**EXERCISE PROMPT:**
All lines after the one containing "vfov_deg: 2.2" are needed, along with that line itself. Please repeat them exactly through the end of the entries.

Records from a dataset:
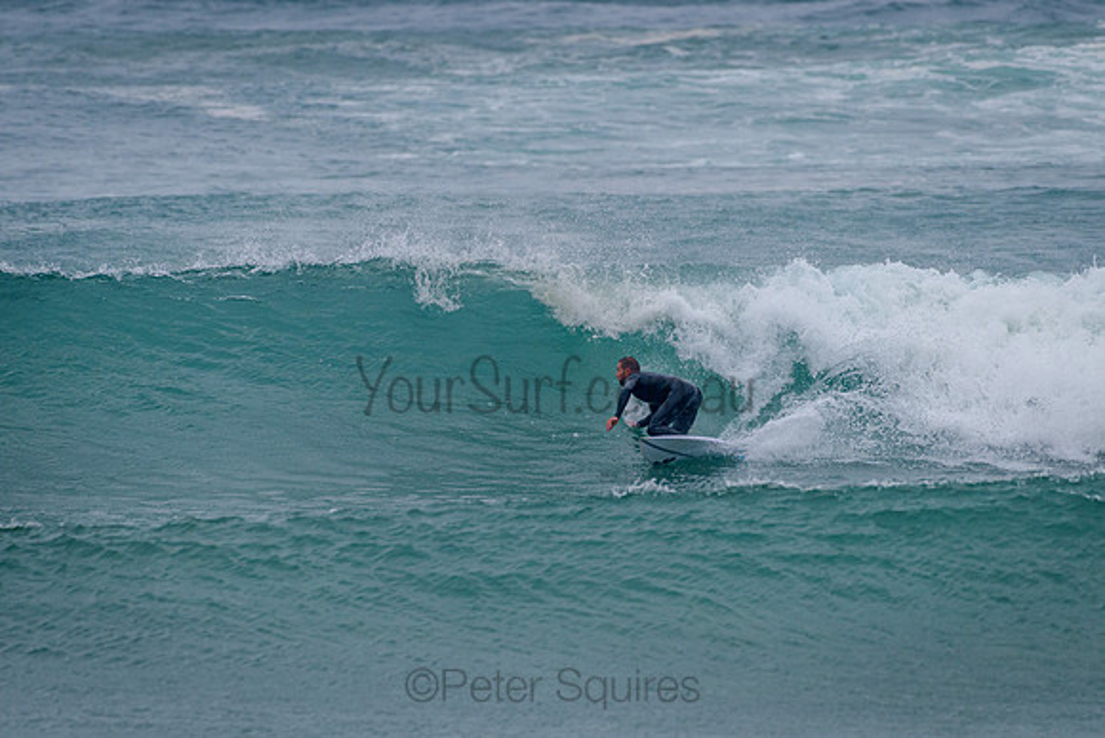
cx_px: 552
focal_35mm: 613
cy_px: 369
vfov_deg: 2.2
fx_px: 18805
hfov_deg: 3.4
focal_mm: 500
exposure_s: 1/2000
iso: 640
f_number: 5.6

**EXERCISE SOLUTION:**
vfov_deg: 2.2
fx_px: 18805
hfov_deg: 3.4
focal_mm: 500
exposure_s: 1/2000
iso: 640
f_number: 5.6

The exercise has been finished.